## TASK DIRECTIONS:
Retrieve every line of the data holding the word "инженера".

## ENTRIES PROVIDED:
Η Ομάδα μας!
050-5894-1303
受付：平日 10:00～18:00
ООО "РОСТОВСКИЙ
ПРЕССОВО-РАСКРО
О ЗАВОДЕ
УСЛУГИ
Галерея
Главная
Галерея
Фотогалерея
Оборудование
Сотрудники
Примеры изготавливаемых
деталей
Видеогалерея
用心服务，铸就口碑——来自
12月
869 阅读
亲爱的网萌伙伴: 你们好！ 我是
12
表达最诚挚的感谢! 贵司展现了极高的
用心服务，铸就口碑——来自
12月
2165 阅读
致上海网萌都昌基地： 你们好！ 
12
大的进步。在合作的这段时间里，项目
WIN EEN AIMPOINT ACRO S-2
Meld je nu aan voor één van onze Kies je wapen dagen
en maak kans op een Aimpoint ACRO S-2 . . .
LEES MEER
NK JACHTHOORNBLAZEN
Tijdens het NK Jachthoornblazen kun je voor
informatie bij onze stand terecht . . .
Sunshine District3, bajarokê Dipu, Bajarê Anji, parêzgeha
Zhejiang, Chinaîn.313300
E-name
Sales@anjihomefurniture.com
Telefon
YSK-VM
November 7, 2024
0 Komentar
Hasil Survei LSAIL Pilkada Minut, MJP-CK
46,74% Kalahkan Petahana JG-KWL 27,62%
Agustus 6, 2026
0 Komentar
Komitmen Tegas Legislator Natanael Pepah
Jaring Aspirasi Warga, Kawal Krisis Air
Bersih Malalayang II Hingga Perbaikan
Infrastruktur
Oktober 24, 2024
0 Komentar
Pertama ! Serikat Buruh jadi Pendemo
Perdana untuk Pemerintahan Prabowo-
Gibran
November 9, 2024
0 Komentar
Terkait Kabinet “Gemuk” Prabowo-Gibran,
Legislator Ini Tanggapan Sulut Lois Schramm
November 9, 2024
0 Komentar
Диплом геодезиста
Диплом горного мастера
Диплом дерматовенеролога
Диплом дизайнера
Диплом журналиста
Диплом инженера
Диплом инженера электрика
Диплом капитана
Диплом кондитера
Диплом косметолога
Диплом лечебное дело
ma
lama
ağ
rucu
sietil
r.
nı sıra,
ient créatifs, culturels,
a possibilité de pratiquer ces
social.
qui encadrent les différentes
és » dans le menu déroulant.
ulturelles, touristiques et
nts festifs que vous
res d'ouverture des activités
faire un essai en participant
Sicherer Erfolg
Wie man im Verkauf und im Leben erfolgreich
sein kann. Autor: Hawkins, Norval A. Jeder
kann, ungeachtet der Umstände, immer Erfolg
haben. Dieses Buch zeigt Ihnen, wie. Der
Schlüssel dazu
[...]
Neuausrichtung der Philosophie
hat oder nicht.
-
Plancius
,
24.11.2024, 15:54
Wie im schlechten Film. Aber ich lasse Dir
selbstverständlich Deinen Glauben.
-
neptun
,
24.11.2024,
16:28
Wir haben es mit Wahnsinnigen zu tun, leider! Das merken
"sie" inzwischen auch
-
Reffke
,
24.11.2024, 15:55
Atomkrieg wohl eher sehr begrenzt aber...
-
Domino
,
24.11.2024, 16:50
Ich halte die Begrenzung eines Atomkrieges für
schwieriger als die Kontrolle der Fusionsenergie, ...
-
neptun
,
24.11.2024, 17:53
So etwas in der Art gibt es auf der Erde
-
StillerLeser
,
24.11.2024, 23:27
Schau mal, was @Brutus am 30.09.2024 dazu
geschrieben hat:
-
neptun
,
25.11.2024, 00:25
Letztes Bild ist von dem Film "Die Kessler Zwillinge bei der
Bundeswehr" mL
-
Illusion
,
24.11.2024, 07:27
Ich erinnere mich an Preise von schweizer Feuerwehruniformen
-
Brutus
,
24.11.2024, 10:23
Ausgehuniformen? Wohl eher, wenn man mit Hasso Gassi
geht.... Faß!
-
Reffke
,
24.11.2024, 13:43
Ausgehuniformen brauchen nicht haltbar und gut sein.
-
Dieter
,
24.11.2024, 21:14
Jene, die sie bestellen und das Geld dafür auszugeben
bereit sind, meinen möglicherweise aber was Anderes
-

## WRITTEN REPLY:
Диплом инженера
Диплом инженера электрика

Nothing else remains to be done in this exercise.